[begin MATERIALS PROVIDED]

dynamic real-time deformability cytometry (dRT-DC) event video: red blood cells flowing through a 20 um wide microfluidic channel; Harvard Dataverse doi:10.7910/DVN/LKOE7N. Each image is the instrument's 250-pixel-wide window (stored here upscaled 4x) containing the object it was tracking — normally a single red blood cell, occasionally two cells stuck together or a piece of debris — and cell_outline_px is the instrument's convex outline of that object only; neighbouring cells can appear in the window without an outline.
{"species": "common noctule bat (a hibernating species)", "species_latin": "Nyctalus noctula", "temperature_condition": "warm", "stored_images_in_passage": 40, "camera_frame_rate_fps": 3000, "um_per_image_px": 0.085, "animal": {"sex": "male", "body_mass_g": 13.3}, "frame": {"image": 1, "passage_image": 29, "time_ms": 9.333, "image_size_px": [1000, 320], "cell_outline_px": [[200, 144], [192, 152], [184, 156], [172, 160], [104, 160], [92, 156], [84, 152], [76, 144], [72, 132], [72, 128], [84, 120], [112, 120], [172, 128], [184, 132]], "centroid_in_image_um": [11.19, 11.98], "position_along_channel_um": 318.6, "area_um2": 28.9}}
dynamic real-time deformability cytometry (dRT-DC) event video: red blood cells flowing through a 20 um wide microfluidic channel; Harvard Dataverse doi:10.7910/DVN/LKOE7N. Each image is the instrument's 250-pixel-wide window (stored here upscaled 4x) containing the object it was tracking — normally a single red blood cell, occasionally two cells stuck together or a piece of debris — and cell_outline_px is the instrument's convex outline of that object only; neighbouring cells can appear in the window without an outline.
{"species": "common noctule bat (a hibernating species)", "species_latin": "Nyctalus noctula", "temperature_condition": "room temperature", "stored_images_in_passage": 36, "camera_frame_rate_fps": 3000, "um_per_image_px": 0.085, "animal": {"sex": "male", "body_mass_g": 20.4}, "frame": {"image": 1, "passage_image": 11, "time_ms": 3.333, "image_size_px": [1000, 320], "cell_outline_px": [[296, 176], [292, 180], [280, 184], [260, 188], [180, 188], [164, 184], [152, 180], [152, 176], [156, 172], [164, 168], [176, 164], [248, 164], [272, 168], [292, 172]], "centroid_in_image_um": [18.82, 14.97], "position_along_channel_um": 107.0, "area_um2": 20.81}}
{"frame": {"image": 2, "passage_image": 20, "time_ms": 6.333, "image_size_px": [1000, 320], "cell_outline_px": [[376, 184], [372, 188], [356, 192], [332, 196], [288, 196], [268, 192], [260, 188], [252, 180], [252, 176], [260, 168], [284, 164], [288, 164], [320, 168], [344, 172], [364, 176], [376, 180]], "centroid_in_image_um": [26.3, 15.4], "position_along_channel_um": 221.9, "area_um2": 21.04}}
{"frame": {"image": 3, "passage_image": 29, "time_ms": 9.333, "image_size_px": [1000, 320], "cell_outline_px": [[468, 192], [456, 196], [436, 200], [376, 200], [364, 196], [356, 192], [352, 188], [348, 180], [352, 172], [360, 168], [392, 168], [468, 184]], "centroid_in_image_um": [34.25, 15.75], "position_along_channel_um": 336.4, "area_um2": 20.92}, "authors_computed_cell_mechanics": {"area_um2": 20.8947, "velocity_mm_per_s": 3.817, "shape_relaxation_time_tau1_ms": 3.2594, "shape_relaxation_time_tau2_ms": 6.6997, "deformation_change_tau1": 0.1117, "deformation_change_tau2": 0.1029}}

[end MATERIALS PROVIDED]

*WHAT IS REQUIRED:* Write the data out again in full and exactly.

*WORKED ANSWER:*
dynamic real-time deformability cytometry (dRT-DC) event video: red blood cells flowing through a 20 um wide microfluidic channel; Harvard Dataverse doi:10.7910/DVN/LKOE7N. Each image is the instrument's 250-pixel-wide window (stored here upscaled 4x) containing the object it was tracking — normally a single red blood cell, occasionally two cells stuck together or a piece of debris — and cell_outline_px is the instrument's convex outline of that object only; neighbouring cells can appear in the window without an outline.
{"species": "common noctule bat (a hibernating species)", "species_latin": "Nyctalus noctula", "temperature_condition": "warm", "stored_images_in_passage": 40, "camera_frame_rate_fps": 3000, "um_per_image_px": 0.085, "animal": {"sex": "male", "body_mass_g": 13.3}, "frame": {"image": 1, "passage_image": 29, "time_ms": 9.333, "image_size_px": [1000, 320], "cell_outline_px": [[200, 144], [192, 152], [184, 156], [172, 160], [104, 160], [92, 156], [84, 152], [76, 144], [72, 132], [72, 128], [84, 120], [112, 120], [172, 128], [184, 132]], "centroid_in_image_um": [11.19, 11.98], "position_along_channel_um": 318.6, "area_um2": 28.9}}
dynamic real-time deformability cytometry (dRT-DC) event video: red blood cells flowing through a 20 um wide microfluidic channel; Harvard Dataverse doi:10.7910/DVN/LKOE7N. Each image is the instrument's 250-pixel-wide window (stored here upscaled 4x) containing the object it was tracking — normally a single red blood cell, occasionally two cells stuck together or a piece of debris — and cell_outline_px is the instrument's convex outline of that object only; neighbouring cells can appear in the window without an outline.
{"species": "common noctule bat (a hibernating species)", "species_latin": "Nyctalus noctula", "temperature_condition": "room temperature", "stored_images_in_passage": 36, "camera_frame_rate_fps": 3000, "um_per_image_px": 0.085, "animal": {"sex": "male", "body_mass_g": 20.4}, "frame": {"image": 1, "passage_image": 11, "time_ms": 3.333, "image_size_px": [1000, 320], "cell_outline_px": [[296, 176], [292, 180], [280, 184], [260, 188], [180, 188], [164, 184], [152, 180], [152, 176], [156, 172], [164, 168], [176, 164], [248, 164], [272, 168], [292, 172]], "centroid_in_image_um": [18.82, 14.97], "position_along_channel_um": 107.0, "area_um2": 20.81}}
{"frame": {"image": 2, "passage_image": 20, "time_ms": 6.333, "image_size_px": [1000, 320], "cell_outline_px": [[376, 184], [372, 188], [356, 192], [332, 196], [288, 196], [268, 192], [260, 188], [252, 180], [252, 176], [260, 168], [284, 164], [288, 164], [320, 168], [344, 172], [364, 176], [376, 180]], "centroid_in_image_um": [26.3, 15.4], "position_along_channel_um": 221.9, "area_um2": 21.04}}
{"frame": {"image": 3, "passage_image": 29, "time_ms": 9.333, "image_size_px": [1000, 320], "cell_outline_px": [[468, 192], [456, 196], [436, 200], [376, 200], [364, 196], [356, 192], [352, 188], [348, 180], [352, 172], [360, 168], [392, 168], [468, 184]], "centroid_in_image_um": [34.25, 15.75], "position_along_channel_um": 336.4, "area_um2": 20.92}, "authors_computed_cell_mechanics": {"area_um2": 20.8947, "velocity_mm_per_s": 3.817, "shape_relaxation_time_tau1_ms": 3.2594, "shape_relaxation_time_tau2_ms": 6.6997, "deformation_change_tau1": 0.1117, "deformation_change_tau2": 0.1029}}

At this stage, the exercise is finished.